'''

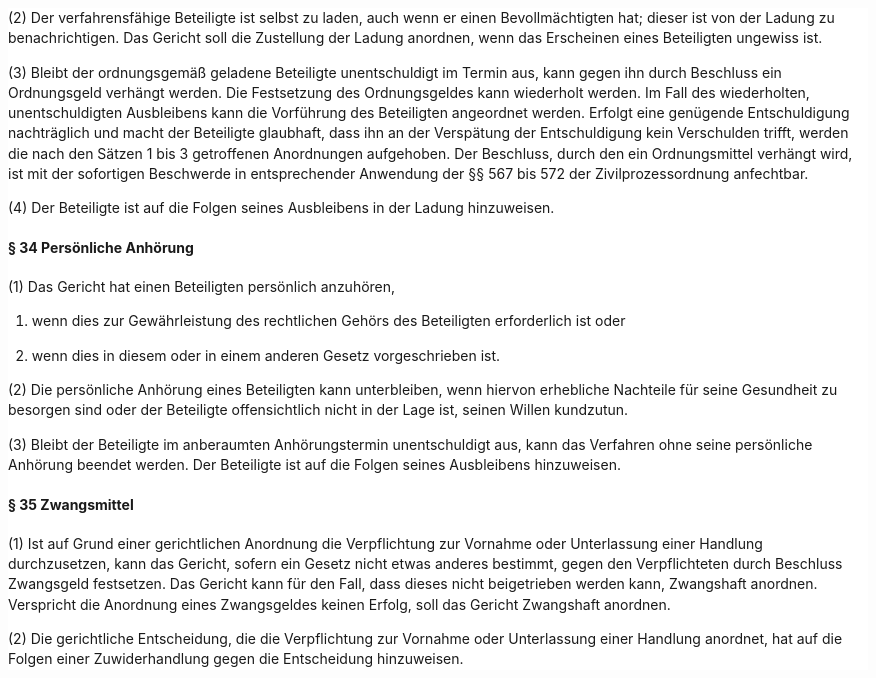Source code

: (2) Der verfahrensfähige Beteiligte ist selbst zu laden, auch wenn er
einen Bevollmächtigten hat; dieser ist von der Ladung zu
benachrichtigen. Das Gericht soll die Zustellung der Ladung anordnen,
wenn das Erscheinen eines Beteiligten ungewiss ist.

(3) Bleibt der ordnungsgemäß geladene Beteiligte unentschuldigt im
Termin aus, kann gegen ihn durch Beschluss ein Ordnungsgeld verhängt
werden. Die Festsetzung des Ordnungsgeldes kann wiederholt werden. Im
Fall des wiederholten, unentschuldigten Ausbleibens kann die
Vorführung des Beteiligten angeordnet werden. Erfolgt eine genügende
Entschuldigung nachträglich und macht der Beteiligte glaubhaft, dass
ihn an der Verspätung der Entschuldigung kein Verschulden trifft,
werden die nach den Sätzen 1 bis 3 getroffenen Anordnungen aufgehoben.
Der Beschluss, durch den ein Ordnungsmittel verhängt wird, ist mit der
sofortigen Beschwerde in entsprechender Anwendung der §§ 567 bis 572
der Zivilprozessordnung anfechtbar.

(4) Der Beteiligte ist auf die Folgen seines Ausbleibens in der Ladung
hinzuweisen.


#### § 34 Persönliche Anhörung

(1) Das Gericht hat einen Beteiligten persönlich anzuhören,

1.  wenn dies zur Gewährleistung des rechtlichen Gehörs des Beteiligten
    erforderlich ist oder


2.  wenn dies in diesem oder in einem anderen Gesetz vorgeschrieben ist.




(2) Die persönliche Anhörung eines Beteiligten kann unterbleiben, wenn
hiervon erhebliche Nachteile für seine Gesundheit zu besorgen sind
oder der Beteiligte offensichtlich nicht in der Lage ist, seinen
Willen kundzutun.

(3) Bleibt der Beteiligte im anberaumten Anhörungstermin
unentschuldigt aus, kann das Verfahren ohne seine persönliche Anhörung
beendet werden. Der Beteiligte ist auf die Folgen seines Ausbleibens
hinzuweisen.


#### § 35 Zwangsmittel

(1) Ist auf Grund einer gerichtlichen Anordnung die Verpflichtung zur
Vornahme oder Unterlassung einer Handlung durchzusetzen, kann das
Gericht, sofern ein Gesetz nicht etwas anderes bestimmt, gegen den
Verpflichteten durch Beschluss Zwangsgeld festsetzen. Das Gericht kann
für den Fall, dass dieses nicht beigetrieben werden kann, Zwangshaft
anordnen. Verspricht die Anordnung eines Zwangsgeldes keinen Erfolg,
soll das Gericht Zwangshaft anordnen.

(2) Die gerichtliche Entscheidung, die die Verpflichtung zur Vornahme
oder Unterlassung einer Handlung anordnet, hat auf die Folgen einer
Zuwiderhandlung gegen die Entscheidung hinzuweisen.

'''

[Instruction] Your answer must be the full set of entries, set down exactly and without pictures.

[Task response]
Source code

: (2) Der verfahrensfähige Beteiligte ist selbst zu laden, auch wenn er
einen Bevollmächtigten hat; dieser ist von der Ladung zu
benachrichtigen. Das Gericht soll die Zustellung der Ladung anordnen,
wenn das Erscheinen eines Beteiligten ungewiss ist.

(3) Bleibt der ordnungsgemäß geladene Beteiligte unentschuldigt im
Termin aus, kann gegen ihn durch Beschluss ein Ordnungsgeld verhängt
werden. Die Festsetzung des Ordnungsgeldes kann wiederholt werden. Im
Fall des wiederholten, unentschuldigten Ausbleibens kann die
Vorführung des Beteiligten angeordnet werden. Erfolgt eine genügende
Entschuldigung nachträglich und macht der Beteiligte glaubhaft, dass
ihn an der Verspätung der Entschuldigung kein Verschulden trifft,
werden die nach den Sätzen 1 bis 3 getroffenen Anordnungen aufgehoben.
Der Beschluss, durch den ein Ordnungsmittel verhängt wird, ist mit der
sofortigen Beschwerde in entsprechender Anwendung der §§ 567 bis 572
der Zivilprozessordnung anfechtbar.

(4) Der Beteiligte ist auf die Folgen seines Ausbleibens in der Ladung
hinzuweisen.


#### § 34 Persönliche Anhörung

(1) Das Gericht hat einen Beteiligten persönlich anzuhören,

1.  wenn dies zur Gewährleistung des rechtlichen Gehörs des Beteiligten
    erforderlich ist oder


2.  wenn dies in diesem oder in einem anderen Gesetz vorgeschrieben ist.




(2) Die persönliche Anhörung eines Beteiligten kann unterbleiben, wenn
hiervon erhebliche Nachteile für seine Gesundheit zu besorgen sind
oder der Beteiligte offensichtlich nicht in der Lage ist, seinen
Willen kundzutun.

(3) Bleibt der Beteiligte im anberaumten Anhörungstermin
unentschuldigt aus, kann das Verfahren ohne seine persönliche Anhörung
beendet werden. Der Beteiligte ist auf die Folgen seines Ausbleibens
hinzuweisen.


#### § 35 Zwangsmittel

(1) Ist auf Grund einer gerichtlichen Anordnung die Verpflichtung zur
Vornahme oder Unterlassung einer Handlung durchzusetzen, kann das
Gericht, sofern ein Gesetz nicht etwas anderes bestimmt, gegen den
Verpflichteten durch Beschluss Zwangsgeld festsetzen. Das Gericht kann
für den Fall, dass dieses nicht beigetrieben werden kann, Zwangshaft
anordnen. Verspricht die Anordnung eines Zwangsgeldes keinen Erfolg,
soll das Gericht Zwangshaft anordnen.

(2) Die gerichtliche Entscheidung, die die Verpflichtung zur Vornahme
oder Unterlassung einer Handlung anordnet, hat auf die Folgen einer
Zuwiderhandlung gegen die Entscheidung hinzuweisen.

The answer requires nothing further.